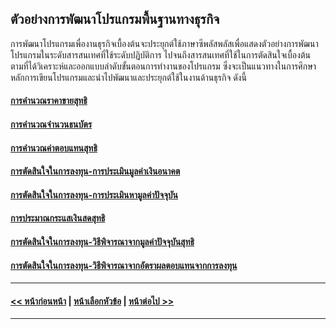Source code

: ## ตัวอย่างการพัฒนาโปรแกรมพื้นฐานทางธุรกิจ
	
การพัฒนาโปรแกรมเพื่องานธุรกิจเบื้องต้นจะประยุกต์ใช้ภาษาซีพลัสพลัสเพื่อแสดงตัวอย่างการพัฒนาโปรแกรมในระดับสารสนเทศที่ใช้ระดับปฏิบัติการ ไปจนถึงสารสนเทศที่ใช้ในการตัดสินใจเบื้องต้น ตามที่ได้วิเคราะห์และออกแบบลำดับขั้นตอนการทำงานของโปรแกรม ซึ่งจะเป็นแนวทางในการศึกษาหลักการเขียนโปรแกรมและนำไปพัฒนาและประยุกต์ใช้ในงานด้านธุรกิจ ดังนี้

#### [การคำนวณราคาขายสุทธิ](0903-1.md)
#### [การคำนวณจำนวนธนบัตร](0903-2.md)
#### [การคำนวณค่าตอบแทนสุทธิ](0903-3.md)
#### [การตัดสินใจในการลงทุน-การประเมินมูลค่าเงินอนาคต](090-4.md)
#### [การตัดสินใจในการลงทุน-การประเมินหามูลค่าปัจจุบัน](0903-5.md)
#### [การประมาณกระแสเงินสดสุทธิ](0903-6.md)
#### [การตัดสินใจในการลงทุน-วิธีพิจารณาจากมูลค่าปัจจุบันสุทธิ](0903-7.md)
#### [การตัดสินใจในการลงทุน-วิธีพิจารณาจากอัตราผลตอบแทนจากการลงทุน](0903-8.md)

---
#### [<< หน้าก่อนหน้า](0902.md) | [หน้าเลือกหัวข้อ](README.md) | [หน้าต่อไป >>](0903-1.md)
---
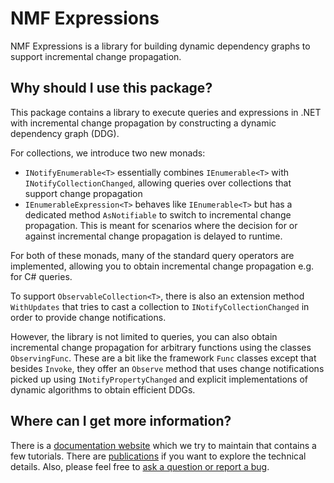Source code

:# NMF Expressions

NMF Expressions is a library for building dynamic dependency graphs to support incremental change propagation.

## Why should I use this package?

This package contains a library to execute queries and expressions in .NET with incremental change propagation by constructing a dynamic dependency graph (DDG).

For collections, we introduce two new monads:

- `INotifyEnumerable<T>` essentially combines `IEnumerable<T>` with `INotifyCollectionChanged`, allowing queries over collections that support change propagation
- `IEnumerableExpression<T>` behaves like `IEnumerable<T>` but has a dedicated method `AsNotifiable` to switch to incremental change propagation. This is meant for scenarios where the decision for or against incremental change propagation is delayed to runtime.

For both of these monads, many of the standard query operators are implemented, allowing you to obtain incremental change propagation e.g. for C# queries.

To support `ObservableCollection<T>`, there is also an extension method `WithUpdates` that tries to cast a collection to `INotifyCollectionChanged` in order to provide change notifications.

However, the library is not limited to queries, you can also obtain incremental change propagation for arbitrary functions 
using the classes `ObservingFunc`. These are a bit like the framework `Func` classes except that besides `Invoke`, 
they offer an `Observe` method that uses change notifications picked up using `INotifyPropertyChanged` and explicit 
implementations of dynamic algorithms to obtain efficient DDGs.

## Where can I get more information?

There is a [documentation website](https://nmfcode.github.io/) which we try to maintain that contains a few tutorials. 
There are [publications](https://nmfcode.github.io/publications/index.html) if you want to explore the technical details.
Also, please feel free to [ask a question or report a bug](https://github.com/NMFCode/NMF/issues).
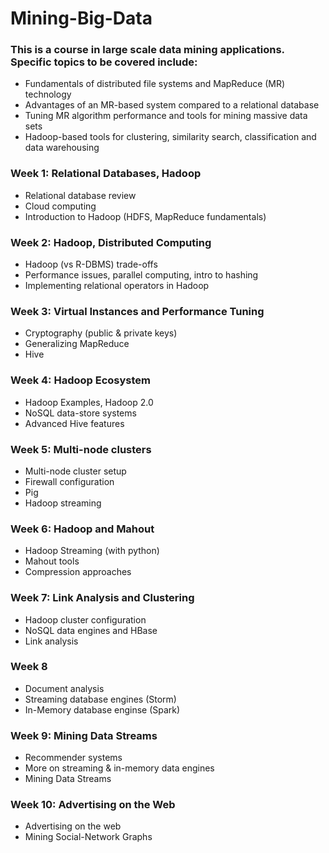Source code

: # Mining-Big-Data
### This is a course in large scale data mining applications. Specific topics to be covered include:</br>

* Fundamentals of distributed file systems and MapReduce (MR) technology</br>
* Advantages of an MR-based system compared to a relational database</br>
* Tuning MR algorithm performance and tools for mining massive data sets</br>
* Hadoop-based tools for clustering, similarity search, classification and data warehousing</br>

### Week 1: Relational Databases, Hadoop</br>
- Relational database review</br>
- Cloud computing</br>
- Introduction to Hadoop (HDFS, MapReduce fundamentals)</br>

### Week 2: Hadoop, Distributed Computing</br>
- Hadoop (vs R-DBMS) trade-offs</br>
- Performance issues, parallel computing, intro to hashing</br>
- Implementing relational operators in Hadoop</br>

### Week 3: Virtual Instances and Performance Tuning</br>
- Cryptography (public & private keys)</br>
- Generalizing MapReduce</br>
- Hive</br>

### Week 4: Hadoop Ecosystem</br>
- Hadoop Examples, Hadoop 2.0</br>
- NoSQL data-store systems</br>
- Advanced Hive features</br>

### Week 5: Multi-node clusters</br>
- Multi-node cluster setup</br>
- Firewall configuration</br>
- Pig</br>
- Hadoop streaming</br>

### Week 6: Hadoop and Mahout</br>
- Hadoop Streaming (with python)</br>
- Mahout tools</br>
- Compression approaches</br>

### Week 7: Link Analysis and Clustering</br>
- Hadoop cluster configuration</br>
- NoSQL data engines and HBase</br>
- Link analysis</br>

### Week 8</br>
- Document analysis</br>
- Streaming database engines (Storm)</br>
- In-Memory database enginse (Spark)</br>

### Week 9: Mining Data Streams</br>
- Recommender systems</br>
- More on streaming & in-memory data engines</br>
- Mining Data Streams</br>

### Week 10: Advertising on the Web</br>
- Advertising on the web</br>
- Mining Social-Network Graphs</br>

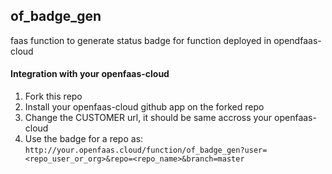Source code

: ## of_badge_gen
faas function to generate status badge for function deployed in opendfaas-cloud


#### Integration with your openfaas-cloud

1. Fork this repo
2. Install your openfaas-cloud github app on the forked repo
3. Change the CUSTOMER url, it should be same accross your openfaas-cloud
4. Use the badge for a repo as: 
   `http://your.openfaas.cloud/function/of_badge_gen?user=<repo_user_or_org>&repo=<repo_name>&branch=master`
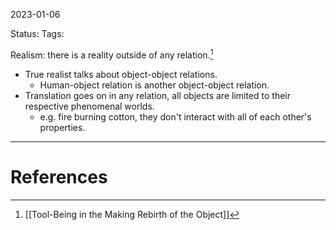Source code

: 2023-01-06

Status: 
Tags: 

Realism: there is a reality outside of any relation.[^1]
- True realist talks about object-object relations.
	- Human-object relation is another object-object relation.
- Translation goes on in any relation, all objects are limited to their respective phenomenal worlds.
	- e.g. fire burning cotton, they don't interact with all of each other's properties.



---
# References

[^1]: [[Tool-Being in the Making Rebirth of the Object]]
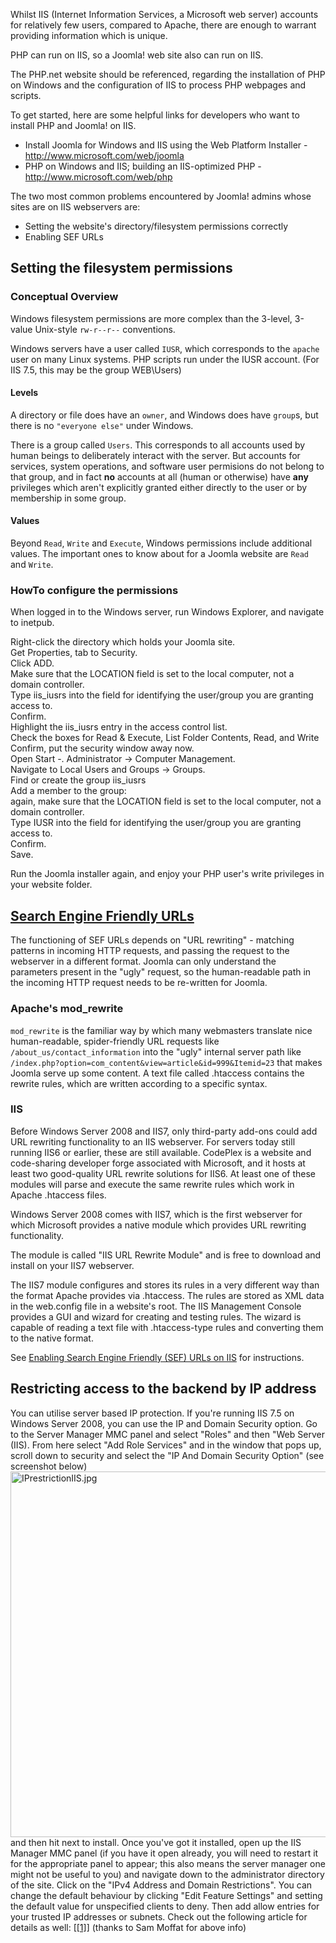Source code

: <!-- Filename: IIS / Display title: IIS -->

Whilst IIS (Internet Information Services, a Microsoft web server)
accounts for relatively few users, compared to Apache, there are enough
to warrant providing information which is unique.

PHP can run on IIS, so a Joomla! web site also can run on IIS.

The PHP.net website should be referenced, regarding the installation of
PHP on Windows and the configuration of IIS to process PHP webpages and
scripts.

To get started, here are some helpful links for developers who want to
install PHP and Joomla! on IIS.

- Install Joomla for Windows and IIS using the Web Platform Installer -
  <a href="http://www.microsoft.com/web/joomla" class="external free"
  target="_blank"
  rel="nofollow noreferrer noopener">http://www.microsoft.com/web/joomla</a>
- PHP on Windows and IIS; building an IIS-optimized PHP -
  <a href="http://www.microsoft.com/web/php" class="external free"
  target="_blank"
  rel="nofollow noreferrer noopener">http://www.microsoft.com/web/php</a>

The two most common problems encountered by Joomla! admins whose sites
are on IIS webservers are:

- Setting the website's directory/filesystem permissions correctly
- Enabling SEF URLs

## Setting the filesystem permissions

### Conceptual Overview

Windows filesystem permissions are more complex than the 3-level,
3-value Unix-style `rw-r--r--` conventions.

Windows servers have a user called `IUSR`, which corresponds to the
`apache` user on many Linux systems. PHP scripts run under the IUSR
account. (For IIS 7.5, this may be the group WEB\Users)

#### Levels

A directory or file does have an `owner`, and Windows does have
`group`s, but there is no `"everyone else"` under Windows.

There is a group called `Users`. This corresponds to all accounts used
by human beings to deliberately interact with the server. But accounts
for services, system operations, and software user permisions do not
belong to that group, and in fact **no** accounts at all (human or
otherwise) have **any** privileges which aren't explicitly granted
either directly to the user or by membership in some group.

#### Values

Beyond `Read`, `Write` and `Execute`, Windows permissions include
additional values. The important ones to know about for a Joomla website
are `Read` and `Write`.

### HowTo configure the permissions

When logged in to the Windows server, run Windows Explorer, and navigate
to inetpub.

Right-click the directory which holds your Joomla site.  
Get Properties, tab to Security.  
Click ADD.  
Make sure that the LOCATION field is set to the local computer, not a
domain controller.  
Type iis_iusrs into the field for identifying the user/group you are
granting access to.  
Confirm.  
Highlight the iis_iusrs entry in the access control list.  
Check the boxes for Read & Execute, List Folder Contents, Read, and
Write  
Confirm, put the security window away now.  
Open Start -. Administrator -\> Computer Management.  
Navigate to Local Users and Groups -\> Groups.  
Find or create the group iis_iusrs  
Add a member to the group:  
again, make sure that the LOCATION field is set to the local computer,
not a domain controller.  
Type IUSR into the field for identifying the user/group you are granting
access to.  
Confirm.  
Save.  

Run the Joomla installer again, and enjoy your PHP user's write
privileges in your website folder.

## [Search Engine Friendly URLs](https://docs.joomla.org/Search_Engine_Friendly_URLs "Search Engine Friendly URLs")

The functioning of SEF URLs depends on "URL rewriting" - matching
patterns in incoming HTTP requests, and passing the request to the
webserver in a different format. Joomla can only understand the
parameters present in the "ugly" request, so the human-readable path in
the incoming HTTP request needs to be re-written for Joomla.

### Apache's mod_rewrite

`mod_rewrite` is the familiar way by which many webmasters translate
nice human-readable, spider-friendly URL requests like
`/about_us/contact_information` into the "ugly" internal server path
like `/index.php?option=com_content&view=article&id=999&Itemid=23` that
makes Joomla serve up some content. A text file called .htaccess
contains the rewrite rules, which are written according to a specific
syntax.

### IIS

Before Windows Server 2008 and IIS7, only third-party add-ons could add
URL rewriting functionality to an IIS webserver. For servers today still
running IIS6 or earlier, these are still available. CodePlex is a
website and code-sharing developer forge associated with Microsoft, and
it hosts at least two good-quality URL rewrite solutions for IIS6. At
least one of these modules will parse and execute the same rewrite rules
which work in Apache .htaccess files.

Windows Server 2008 comes with IIS7, which is the first webserver for
which Microsoft provides a native module which provides URL rewriting
functionality.

The module is called "IIS URL Rewrite Module" and is free to download
and install on your IIS7 webserver.

The IIS7 module configures and stores its rules in a very different way
than the format Apache provides via .htaccess. The rules are stored as
XML data in the web.config file in a website's root. The IIS Management
Console provides a GUI and wizard for creating and testing rules. The
wizard is capable of reading a text file with .htaccess-type rules and
converting them to the native format.

See [Enabling Search Engine Friendly (SEF) URLs on
IIS](https://docs.joomla.org/Enabling_Search_Engine_Friendly_(SEF)_URLs_on_IIS "Enabling Search Engine Friendly (SEF) URLs on IIS")
for instructions.

## Restricting access to the backend by IP address

You can utilise server based IP protection. If you're running IIS 7.5 on
Windows Server 2008, you can use the IP and Domain Security option. Go
to the Server Manager MMC panel and select "Roles" and then "Web Server
(IIS). From here select "Add Role Services" and in the window that pops
up, scroll down to security and select the "IP And Domain Security
Option" (see screenshot below)
<img src="https://docs.joomla.org/images/6/6b/IPrestrictionIIS.jpg"
decoding="async" data-file-width="776" data-file-height="585"
width="776" height="585" alt="IPrestrictionIIS.jpg" /> and then hit next
to install. Once you've got it installed, open up the IIS Manager MMC
panel (if you have it open already, you will need to restart it for the
appropriate panel to appear; this also means the server manager one
might not be useful to you) and navigate down to the administrator
directory of the site. Click on the "IPv4 Address and Domain
Restrictions". You can change the default behaviour by clicking "Edit
Feature Settings" and setting the default value for unspecified clients
to deny. Then add allow entries for your trusted IP addresses or
subnets. Check out the following article for details as well: \[<a
href="http://www.iis.net/ConfigReference/system.webServer/security/ipSecurity"
class="external autonumber" target="_blank"
rel="nofollow noreferrer noopener">[1]</a>\] (thanks to Sam Moffat for
above info)
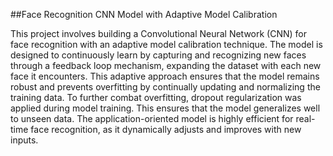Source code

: ##Face Recognition CNN Model with Adaptive Model Calibration

This project involves building a Convolutional Neural Network (CNN) for face recognition with an adaptive model calibration technique. The model is designed to continuously learn by capturing and recognizing new faces through a feedback loop mechanism, expanding the dataset with each new face it encounters. This adaptive approach ensures that the model remains robust and prevents overfitting by continually updating and normalizing the training data. To further combat overfitting, dropout regularization was applied during model training. This ensures that the model generalizes well to unseen data. The application-oriented model is highly efficient for real-time face recognition, as it dynamically adjusts and improves with new inputs.
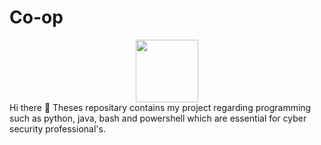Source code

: # Co-op
<div id="header" align="center">
  <img src="https://media.giphy.com/media/M9gbBd9nbDrOTu1Mqx/giphy.gif](https://media2.giphy.com/media/v1.Y2lkPTc5MGI3NjExN3RwbDV4bzZ3ZDF1dGhiNHd2ZmtwMjNhcXY2eTRiaDNxZDJheXBjaCZlcD12MV9pbnRlcm5hbF9naWZfYnlfaWQmY3Q9cw/3kPDmoWdBpQPNhCnUG/giphy.gif" width="100"/>
</div>
Hi there 👋
Theses repositary contains my project regarding programming such as python, java, bash and powershell which are essential for cyber security professional's.
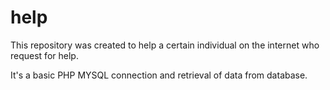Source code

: # help

This repository was created to help a certain individual on the internet who request for help. 

It's a basic PHP MYSQL connection and retrieval of data from database. 
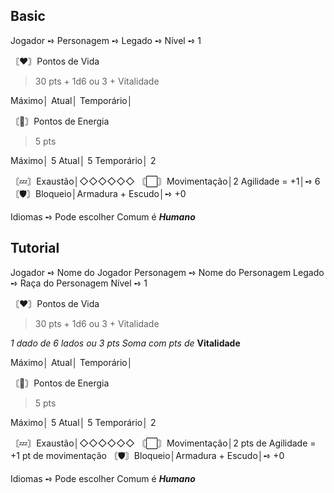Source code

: ## Basic
Jogador ➺ 
Personagem ➺ 
Legado ➺ 
Nível ➺ 1

〘❤️〙Pontos de Vida
> 30 pts + 1d6 ou 3 + Vitalidade

Máximo│ 
Atual│ 
Temporário│ 

〘🌟〙Pontos de Energia
> 5 pts

Máximo│ 5
Atual│ 5
Temporário│ 2

〘💤〙Exaustão│◇◇◇◇◇◇
〘⬜〙Movimentação│2 Agilidade = +1│➺ 6
〘🛡️〙Bloqueio│Armadura + Escudo│➺ +0

Idiomas ➺ Pode escolher
Comum é ***Humano***

## Tutorial
Jogador ➺ Nome do Jogador
Personagem ➺ Nome do Personagem
Legado ➺ Raça do Personagem
Nível ➺ 1 

〘❤️〙Pontos de Vida
> 30 pts + 1d6 ou 3 + Vitalidade

*1 dado de 6 lados ou 3 pts* 
*Soma com pts de* **Vitalidade**

Máximo│ 
Atual│ 
Temporário│ 

〘🌟〙Pontos de Energia
> 5 pts

Máximo│ 5
Atual│ 5
Temporário│ 2

〘💤〙Exaustão│◇◇◇◇◇◇
〘⬜〙Movimentação│2 pts de Agilidade = +1 pt de movimentação
〘🛡️〙Bloqueio│Armadura + Escudo│➺ +0

Idiomas ➺ Pode escolher
Comum é ***Humano***
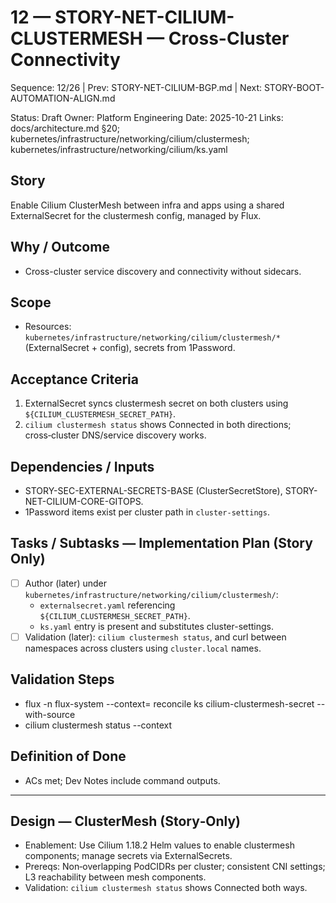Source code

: # 12 — STORY-NET-CILIUM-CLUSTERMESH — Cross-Cluster Connectivity

Sequence: 12/26 | Prev: STORY-NET-CILIUM-BGP.md | Next: STORY-BOOT-AUTOMATION-ALIGN.md

Status: Draft
Owner: Platform Engineering
Date: 2025-10-21
Links: docs/architecture.md §20; kubernetes/infrastructure/networking/cilium/clustermesh; kubernetes/infrastructure/networking/cilium/ks.yaml

## Story
Enable Cilium ClusterMesh between infra and apps using a shared ExternalSecret for the clustermesh config, managed by Flux.

## Why / Outcome
- Cross-cluster service discovery and connectivity without sidecars.

## Scope
- Resources: `kubernetes/infrastructure/networking/cilium/clustermesh/*` (ExternalSecret + config), secrets from 1Password.

## Acceptance Criteria
1) ExternalSecret syncs clustermesh secret on both clusters using `${CILIUM_CLUSTERMESH_SECRET_PATH}`.
2) `cilium clustermesh status` shows Connected in both directions; cross‑cluster DNS/service discovery works.

## Dependencies / Inputs
- STORY-SEC-EXTERNAL-SECRETS-BASE (ClusterSecretStore), STORY-NET-CILIUM-CORE-GITOPS.
- 1Password items exist per cluster path in `cluster-settings`.

## Tasks / Subtasks — Implementation Plan (Story Only)
- [ ] Author (later) under `kubernetes/infrastructure/networking/cilium/clustermesh/`:
  - `externalsecret.yaml` referencing `${CILIUM_CLUSTERMESH_SECRET_PATH}`.
  - `ks.yaml` entry is present and substitutes cluster-settings.
- [ ] Validation (later): `cilium clustermesh status`, and curl between namespaces across clusters using `cluster.local` names.

## Validation Steps
- flux -n flux-system --context=<ctx> reconcile ks cilium-clustermesh-secret --with-source
- cilium clustermesh status --context <ctx>

## Definition of Done
- ACs met; Dev Notes include command outputs.

---

## Design — ClusterMesh (Story‑Only)

- Enablement: Use Cilium 1.18.2 Helm values to enable clustermesh components; manage secrets via ExternalSecrets.
- Prereqs: Non‑overlapping PodCIDRs per cluster; consistent CNI settings; L3 reachability between mesh components.
- Validation: `cilium clustermesh status` shows Connected both ways.
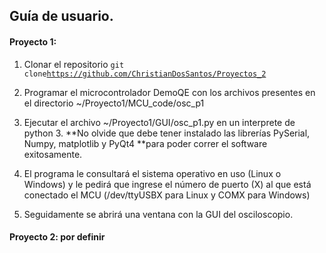 ## Guía de usuario.

#### **Proyecto 1:**

1. Clonar el repositorio `git clone`[`https://github.com/ChristianDosSantos/Proyectos_2`](https://github.com/ChristianDosSantos/Proyectos_2)

2. Programar el microcontrolador DemoQE con los archivos presentes en el directorio ~/Proyecto1/MCU\_code/osc\_p1

3. Ejecutar el archivo ~/Proyecto1/GUI/osc\_p1.py en un interprete de python 3. **No olvide que debe tener instalado las librerías PySerial, Numpy, matplotlib y PyQt4 **para poder correr el software exitosamente.

4. El programa le consultará el sistema operativo en uso \(Linux o Windows\) y le pedirá que ingrese el número de puerto \(X\) al que está conectado el MCU \(/dev/ttyUSBX para Linux y COMX para Windows\)

5. Seguidamente se abrirá una ventana con la GUI del osciloscopio.

#### Proyecto 2: por definir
----
- Problem description -
Copy out, word for word, the part of the entries above that begins at the line with "#### Values" and ends at the line with "Find or create the group iis_iusrs", including both.

- Solved exercise -
#### Values

Beyond `Read`, `Write` and `Execute`, Windows permissions include
additional values. The important ones to know about for a Joomla website
are `Read` and `Write`.

### HowTo configure the permissions

When logged in to the Windows server, run Windows Explorer, and navigate
to inetpub.

Right-click the directory which holds your Joomla site.  
Get Properties, tab to Security.  
Click ADD.  
Make sure that the LOCATION field is set to the local computer, not a
domain controller.  
Type iis_iusrs into the field for identifying the user/group you are
granting access to.  
Confirm.  
Highlight the iis_iusrs entry in the access control list.  
Check the boxes for Read & Execute, List Folder Contents, Read, and
Write  
Confirm, put the security window away now.  
Open Start -. Administrator -\> Computer Management.  
Navigate to Local Users and Groups -\> Groups.  
Find or create the group iis_iusrs  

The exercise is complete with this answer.